I feel we should push for this Terra Preta Soils CO2 sequestration
strategy as not only a global warming remedy for the first world, but
to solve fertilization and transport issues for the third world. This
information needs to be shared with all the state programs.
The economics look good, and truly great if we had CO2 cap & trade in
place:
These are processes where you can have your Bio-fuel and fertility
too.
'Terra Preta' soils I feel has great possibilities to revolutionize
sustainable agriculture into a major CO2 sequestration strategy.

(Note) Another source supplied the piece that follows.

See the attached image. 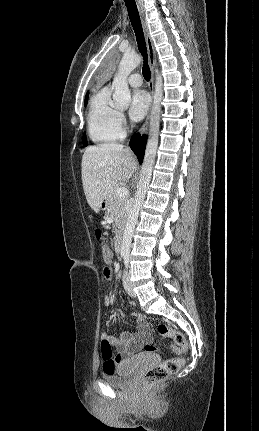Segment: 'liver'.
Returning a JSON list of instances; mask_svg holds the SVG:
<instances>
[{"label":"liver","instance_id":"6515ba94","mask_svg":"<svg viewBox=\"0 0 259 431\" xmlns=\"http://www.w3.org/2000/svg\"><path fill=\"white\" fill-rule=\"evenodd\" d=\"M82 183L89 206L97 213L100 204L118 182H127L137 163L131 152L118 143L86 148L82 157Z\"/></svg>","mask_w":259,"mask_h":431}]
</instances>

I thought, I first read about these soils in " Botany of Desire " or
"Guns,Germs,&Steel" but I could not find reference to them. I finely
found the reference in "1491", but I did not realize their potential .
August 06 Nature article:
http://www.nature.com/nature/journal/v442/n7103/full/442624a.html
Here's the Cornell page for an over view:
http://www.css.cornell.edu/faculty/lehm...r_home.htm
This Earth Science Forum thread on these soils contains further links (
I post everything I find on Amazon Dark Soils, ADS here):
http://forums.hypography.com/earth-science/3451-terra-preta.html
The Georgia Inst. of Technology page:
http://www.energy.gatech.edu/presentations/dday.pdf
There is an ecology going on in these soils that is not completely
understood, and if replicated and applied at scale would have multiple
benefits for farmers and environmentalist.

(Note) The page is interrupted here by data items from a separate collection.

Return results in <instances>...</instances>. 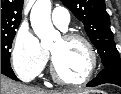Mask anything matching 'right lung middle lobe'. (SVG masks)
I'll return each instance as SVG.
<instances>
[{
    "mask_svg": "<svg viewBox=\"0 0 121 94\" xmlns=\"http://www.w3.org/2000/svg\"><path fill=\"white\" fill-rule=\"evenodd\" d=\"M16 32L1 33V66H10V52Z\"/></svg>",
    "mask_w": 121,
    "mask_h": 94,
    "instance_id": "right-lung-middle-lobe-1",
    "label": "right lung middle lobe"
}]
</instances>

Terra Preta creates a terrestrial carbon reef at a microscopic level.
These nanoscale structures provide safe haven to the microbes and
fungus that facilitate fertile soil creation, while sequestering carbon
for many hundred if not thousands of years. The combination of these
two forms of sequestration would also increase the growth rate and
natural sequestration effort of growing plants.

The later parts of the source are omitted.